Background: Understanding the factors regulating our microbiota is important but requires appropriate statistical methodology. When comparing two or more populations most existing approaches either discount the underlying compositional structure in the microbiome data or use probability models such as the multinomial and Dirichlet-multinomial distributions, which may impose a correlation structure not suitable for microbiome data.
Objective: To develop a methodology that accounts for compositional constraints to reduce false discoveries in detecting differentially abundant taxa at an ecosystem level, while maintaining high statistical power.
Methods: We introduced a novel statistical framework called analysis of composition of microbiomes (ANCOM). ANCOM accounts for the underlying structure in the data and can be used for comparing the composition of microbiomes in two or more populations. ANCOM makes no distributional assumptions and can be implemented in a linear model framework to adjust for covariates as well as model longitudinal data. ANCOM also scales well to compare samples involving thousands of taxa.

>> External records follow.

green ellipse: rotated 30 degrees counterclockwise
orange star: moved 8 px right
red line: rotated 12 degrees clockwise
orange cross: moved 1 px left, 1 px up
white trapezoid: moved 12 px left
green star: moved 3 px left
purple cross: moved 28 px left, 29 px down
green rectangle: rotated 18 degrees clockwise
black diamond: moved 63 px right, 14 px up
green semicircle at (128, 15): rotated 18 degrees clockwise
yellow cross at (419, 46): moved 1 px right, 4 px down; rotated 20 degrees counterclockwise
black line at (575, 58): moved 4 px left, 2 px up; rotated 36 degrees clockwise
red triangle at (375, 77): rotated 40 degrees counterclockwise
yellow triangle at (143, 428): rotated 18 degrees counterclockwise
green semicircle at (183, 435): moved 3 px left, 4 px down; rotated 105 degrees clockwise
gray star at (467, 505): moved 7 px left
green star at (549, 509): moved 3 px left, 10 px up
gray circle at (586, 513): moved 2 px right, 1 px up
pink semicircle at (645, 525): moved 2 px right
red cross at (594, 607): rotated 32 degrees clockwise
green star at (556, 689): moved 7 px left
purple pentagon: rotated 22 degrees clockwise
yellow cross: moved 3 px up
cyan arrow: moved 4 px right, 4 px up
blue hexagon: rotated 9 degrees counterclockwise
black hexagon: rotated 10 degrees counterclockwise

Results: We compared the performance of ANCOM to the standard t-test and a recently published methodology called Zero Inflated Gaussian (ZIG) methodology (1) for drawing inferences on the mean taxa abundance in two or more populations. ANCOM controlled the false discovery rate (FDR) at the desired nominal level while also improving power, whereas the t-test and ZIG had inflated FDRs, in some instances as high as 68% for the t-test and 60% for ZIG. We illustrate the performance of ANCOM using two publicly available microbial datasets in the human gut, demonstrating its general applicability to testing hypotheses about compositional differences in microbial communities.
Conclusion: Accounting for compositionality using log-ratio analysis results in significantly improved inference in microbiota survey data.
Keywords: constrained; log-ratio; relative abundance.